Quoted passage –

$ S$ is a non-empty subset of the set $ \{ 1, 2, \cdots, 108 \}$, satisfying: (1) For any two numbers $ a,b \in S$ ( may not distinct), there exists $ c \in S$, such that $ \gcd(a,c)=\gcd(b,c)=1$. (2) For any two numbers $ a,b \in S$ ( may not distinct), there exists $ c' \in S$, $ c' \neq a$, $ c' \neq b$, such that $ \gcd(a, c') > 1$, $ \gcd(b,c') >1$. Find the largest possible value of $ |S|$.
Problem
Source: China TST 2004 Quiz
Tags: number theory unsolved, number theory
HARDMATH
24.10.2014 05:12
Is solution 76
Pathological
21.08.2019 04:34
We claim that the maximum value is $\boxed{79}.$
Let $T$ be the set of positive integers less than or equal to $108$ which have either $1$ or $2$ prime divisors among the set $\{2, 3, 5, 7, 11\}.$ If we consider $(T / \{55, 77\}) \cup \{30, 60, 90, 42, 84\},$ then we obtain a construction for $79.$
Let us now show that this is optimal.
Lemma 1. There are at most $2$ primes in $S$ which are $>7.$
Proof. Suppose that primes $p_1, p_2 > 7$ were both in $S$. Apply the second condition on them, contradiction.
$\blacksquare$
Lemma 2. $1 \notin S$.
Proof. Apply the second condition on $a = b = 1,$ contradiction.
$\blacksquare$
At this point, we have obtained with Lemmas $1$ and $2$ a bound of $108 - 1 - 23 = 84$.
By Lemma $1$, we may now consider only the following two cases:
Case 1. There is not a prime $p > 7$ in $S.$
Then, among the pairs $(6, 35), (10, 21), (14, 15), (2, 105), (3, 70), (5, 42), (7, 30)$ at least one in each pair is not in $S$. Indeed, if both of the numbers in one of the pairs was present, then applying the first condition on them would yield that some element in $S$ has only prime divisors $>7$, contradiction. This decreases the previous upper bound of $84$ to $84-7 = 77 < 79$, so this case is resolved.

Data shown –
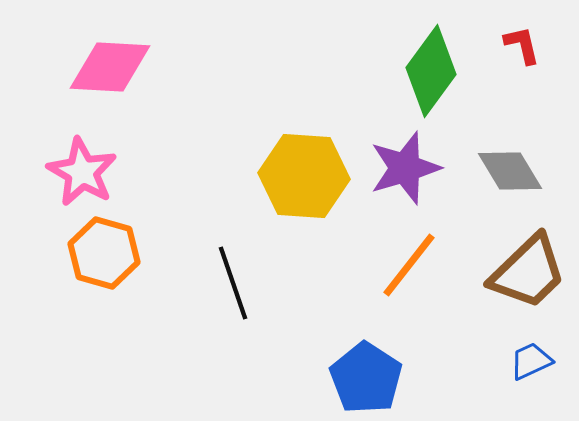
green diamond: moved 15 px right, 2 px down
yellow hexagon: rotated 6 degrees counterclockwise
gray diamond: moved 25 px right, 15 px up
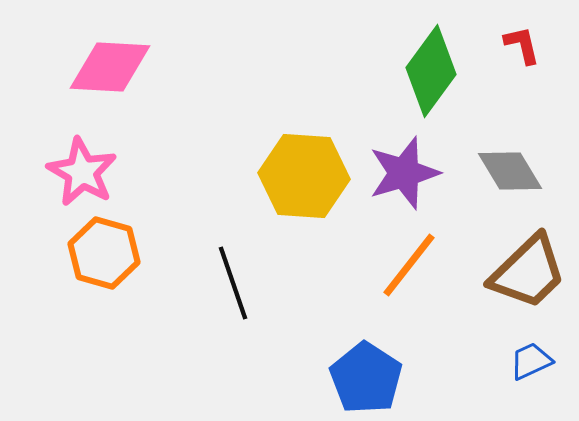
purple star: moved 1 px left, 5 px down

What needs to be done –
Carry on the thread about the largest subset S of {1, 2, ..., 108}, picking up right after its final sentence. The lines above play no part in what is asked here.

Exercise answer –
Case 2. There is a prime $p > 7$ in $S.$
Let us first examine the subcases where one of $2, 3$ is not in $S.$ If $2 \notin S$, then either one of $4, 8, 16, 32, 64$ is or $|S| \le 79.$ If some power of $2$ is in $S$, then it is easily verified that we can simply add $2$ to $S$ without causing any harm. Hence, we can assume WLOG that $2 \in S.$
If $3 \notin S$, then if one of $9, 27, 81$ is, we can similarly just add $3$ to $S.$ Otherwise, let's examine the case where $3, 9, 27, 81 \notin S.$ Then, it's clear that either $|S| \le 79$, or $S \cup \{9, 27, 81\}$ is comprised of all composites, $2$, $5$, $7$, and $p$. In the former case, we win. In the latter case, applying the second condition on $7$ and $p$ yields that $7p \le 108$, and so therefore applying the first condition on $10$ and $7p$ yields a contradiction.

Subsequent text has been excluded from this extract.